Supplied text -
════

MICHIGAN:
CONFIRMED CASES: 4,650
DEATHS: 111
Nurse Angela, 49, says the emergency room at her hospital near Flint, Michigan, is eerily quiet. "We've all been saying this is the calm before storm," said Angela, who asked that only her first name be used.
The patients who trickle in are "very sick" with the COVID-19 respiratory illness, she said, "and they just decline really quickly."
As they go from room to room, the nurses discuss how many things they are contaminating due to their limited protective equipment.
"You'd have to walk around with someone with Clorox wipes all night walking behind you," she said. "The contamination is just so scary for me."
She accepts that she and most of her colleagues may be infected. But she is worried about her daughter and her sister, who are both nurses, and she worries about infecting her 58-year-old husband.
Angela's daughter has sent her three children, including an 18-month-old who suffers from asthma, to stay with their father to avoid possibly infecting them.
"I normally see my grandchildren twice a week and I haven't seen them. It's hard. I just cannot fathom what my daughter's going through," Angela said.
Many of her co-workers have done the same, packing off children to live with relatives because they are terrified, not so much of contracting the disease, but of passing it on.
Some of them are talking about quitting because they feel unprotected.
Angela would not judge them, she said, but she told a friend recently, "You have to remember, what if your kid gets sick or your mom gets sick, who's going to take care of them when you take them to the hospital if all of us just leave?"

════

Task set -
- A) Pull out the passage of the Michigan nurse account that runs from "As they go from" up to and including "possibly infecting them.", unchanged.
- B) According to the Michigan nurse account, why are some of Angela's co-workers talking about quitting?

Information supplied -
════

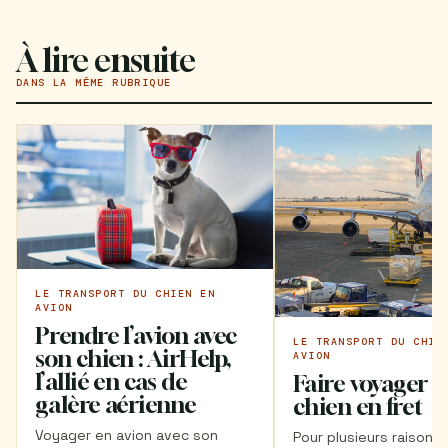
À lire ensuite
DANS LA MÊME RUBRIQUE
LE TRANSPORT DU CHIEN EN
AVION
Prendre l’avion avec
LE TRANSPORT DU CHIE
son chien : AirHelp,
AVION
l’allié en cas de
Faire voyager s
galère aérienne
chien en fret
Voyager en avion avec son
Pour plusieurs raisons,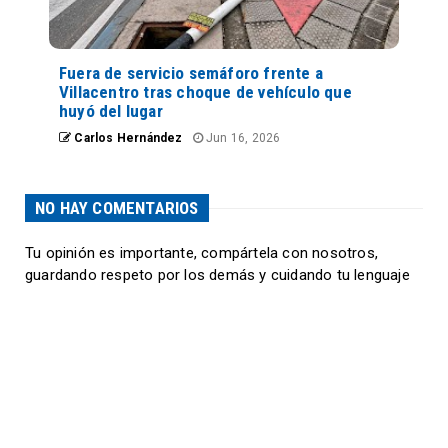
Fuera de servicio semáforo frente a
Villacentro tras choque de vehículo que
huyó del lugar
Carlos Hernández
Jun 16, 2026
NO HAY COMENTARIOS
Tu opinión es importante, compártela con nosotros,
guardando respeto por los demás y cuidando tu lenguaje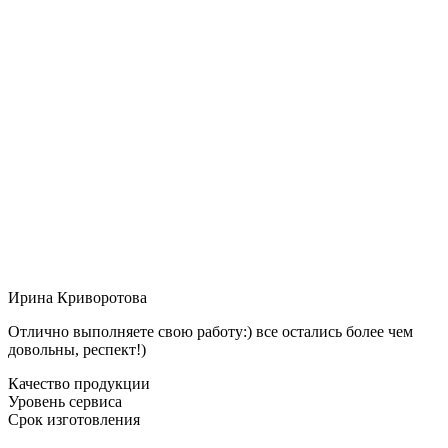
Ирина Криворотова
Отлично выполняете свою работу:) все остались более чем
довольны, респект!)
Качество продукции
Уровень сервиса
Срок изготовления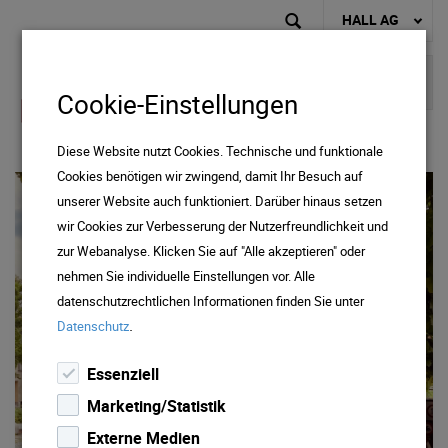
HALL AG
Cookie-Einstellungen
Diese Website nutzt Cookies. Technische und funktionale
Cookies benötigen wir zwingend, damit Ihr Besuch auf
unserer Website auch funktioniert. Darüber hinaus setzen
wir Cookies zur Verbesserung der Nutzerfreundlichkeit und
zur Webanalyse. Klicken Sie auf "Alle akzeptieren" oder
nehmen Sie individuelle Einstellungen vor. Alle
datenschutzrechtlichen Informationen finden Sie unter
.
Datenschutz
Essenziell
Marketing/Statistik
Tiefgarage
Externe Medien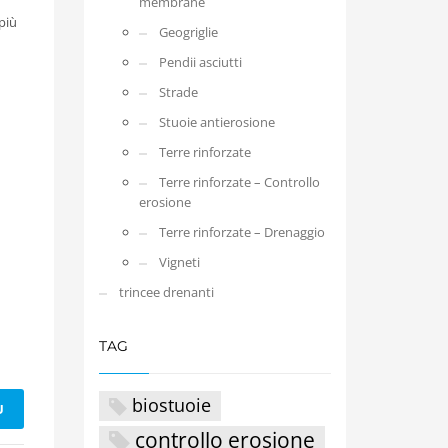
membrane
più
Geogriglie
Pendii asciutti
Strade
Stuoie antierosione
Terre rinforzate
Terre rinforzate – Controllo
erosione
Terre rinforzate – Drenaggio
Vigneti
trincee drenanti
TAG
biostuoie
Ù
controllo erosione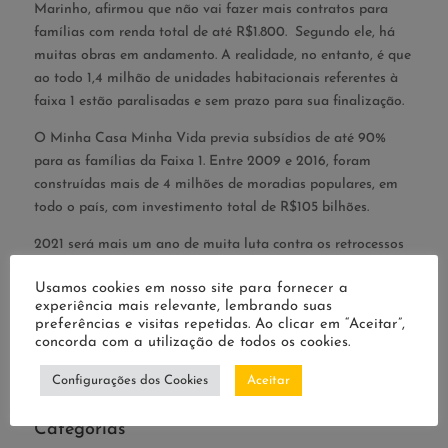
Marinho, afirmou que não vai fazer mais contratos para
famílias com renda total de até R$1.800. Segundo ele, há
muitas obras em andamento. A realidade, no entanto, é que
ao todo 1,4 milhão de unidades habitacionais referentes à
faixa 1 estão paralisadas e sem prazo para sua finalização.
O Minha Casa Minha Vida previa subsídios de até 90%
para as famílias da Faixa 1. Entre 2009 e 2016, foram
construídas mais de 4 milhões de moradias populares, em
todo o país, com investimento total de R$105 bilhões.
2021 será mais um ano de muita luta contra os retrocessos
e a retirada de direitos.
Usamos cookies em nosso site para fornecer a
experiência mais relevante, lembrando suas
Pesquisar
preferências e visitas repetidas. Ao clicar em “Aceitar”,
concorda com a utilização de todos os cookies.
Configurações dos Cookies
Aceitar
Categorias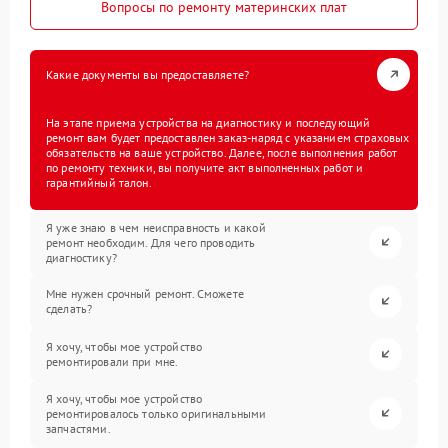
Вопросы по ремонту материнских плат
Какие документы вы предоставляете?
На этапе приема устройства на диагностику и последующий
ремонт вам будет предоставлен заказ-наряд с указанием страховых
обязательств на ваше устройство. Далее, после выполнения работ
по ремонту техники, вы получите акт выполненных работ и
гарантийный талон.
Я уже знаю в чем неисправность и какой
ремонт необходим. Для чего проводить
диагностику?
Мне нужен срочный ремонт. Сможете
сделать?
Я хочу, чтобы мое устройство
ремонтировали при мне.
Я хочу, чтобы мое устройство
ремонтировалось только оригинальными
запчастями.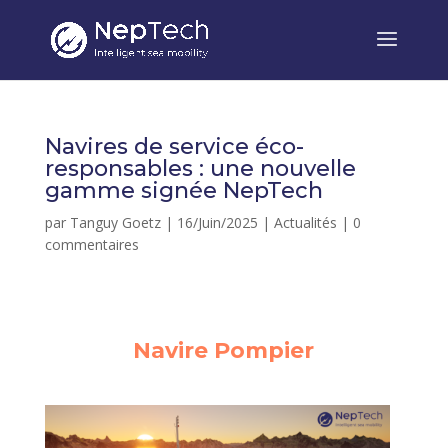
Navires de service éco-
responsables : une nouvelle
gamme signée NepTech
par
Tanguy Goetz
|
16/Juin/2025
|
Actualités
|
0
commentaires
Navire Pompier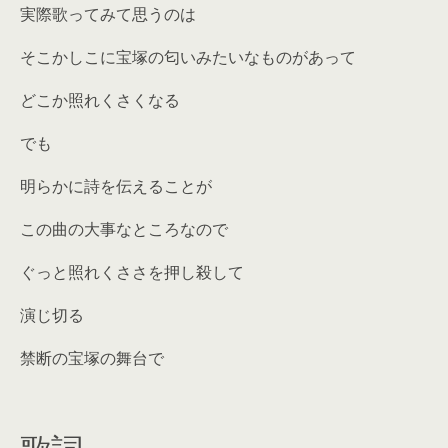
実際歌ってみて思うのは
そこかしこに宝塚の匂いみたいなものがあって
どこか照れくさくなる
でも
明らかに詩を伝えることが
この曲の大事なところなので
ぐっと照れくささを押し殺して
演じ切る
禁断の宝塚の舞台で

════

Task-by-task answers -
- A)
As they go from room to room, the nurses discuss how many things they are contaminating due to their limited protective equipment.
"You'd have to walk around with someone with Clorox wipes all night walking behind you," she said. "The contamination is just so scary for me."
She accepts that she and most of her colleagues may be infected. But she is worried about her daughter and her sister, who are both nurses, and she worries about infecting her 58-year-old husband.
Angela's daughter has sent her three children, including an 18-month-old who suffers from asthma, to stay with their father to avoid possibly infecting them.

- B) They feel unprotected.